As always, sortition has been most prominent in 2021 in the Francophone world. Early in the year, Macron’s administration in France formed an allotted panel monitoring the Coronavirus vaccination campaign. Not much has been heard of it since. The utilization of allotment by the Macron administration has become frequent enough to merit condemnation as well as ridicule. Sortition’s political presence is such that it draws regular criticism from elite writers, but also some support. The journal Raisons politiques devoted a large part of an issue to sortition. In Switzerland, a proposal to select judges by lot among qualified candidates failed at the polls.

However, sortition had some presence elsewhere as well in 2021. An allotted assembly was convened as part of the COP26 UN climate change conference. In Bosnia and Herzegovina a citizen assembly was called to express its opinion on constitutional and electoral questions. Scotland’s Citizen Assembly published its report. One of the recommendations in the report was to use allotted bodies to scrutinize government proposals and parliamentary bills. An allotted assembly about the climate was discussed in Austria as well. Ireland held a citizens’ assembly on gender equality. Washington state allotted a climate assembly. In the wake of the protests following the murder of George Floyd, allotted police oversight commissions were discussed in California. A CS course at Harvard dealt with sortition and an algorithm for quota sampling from unrepresentative volunteers made it into Nature.

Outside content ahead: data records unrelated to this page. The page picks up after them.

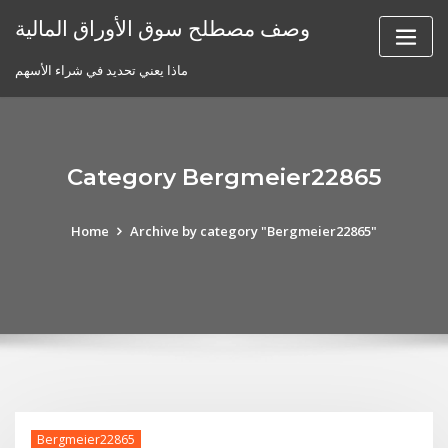
Skip
وصف مصطلح سوق الأوراق المالية
to
content
ماذا يعني تحديد في شراء الأسهم
Category Bergmeier22865
Home
Archive by category "Bergmeier22865"
Bergmeier22865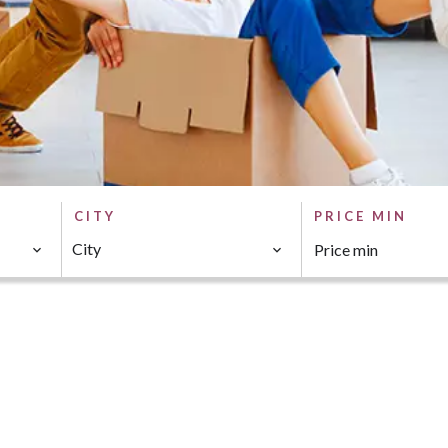
CITY
PRICE MIN
City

The Japanese journal Law and Philosophy devoted an issue to “Just Lotteries”. Hélène Landemore, Yale political science professor and author of the book Open Democracy, has promoted sortition in an interview in The Nation magazine and in an article in Foreign Policy magazine. The Hannah Arendt Center at Bard College held a conference about sortition.

Sortition was proposed as a way to create a governing body for the Internet, as tool to counter the allure of the Chinese system, as a way to save the UK and to stop popular but “undemocratic or illiberal” leaders from getting elected, and as a way to appoint public servants. A paper discussed sortition with a focus on India. In Massachusetts a letter to the newspaper introduced its readers to the idea of allotted citizen assemblies. A new book asserted that sortition is the only way to achieve a demcoratic system, while an article claimed that sortition is unable to address the biggest problem of the existing system, citizen apathy.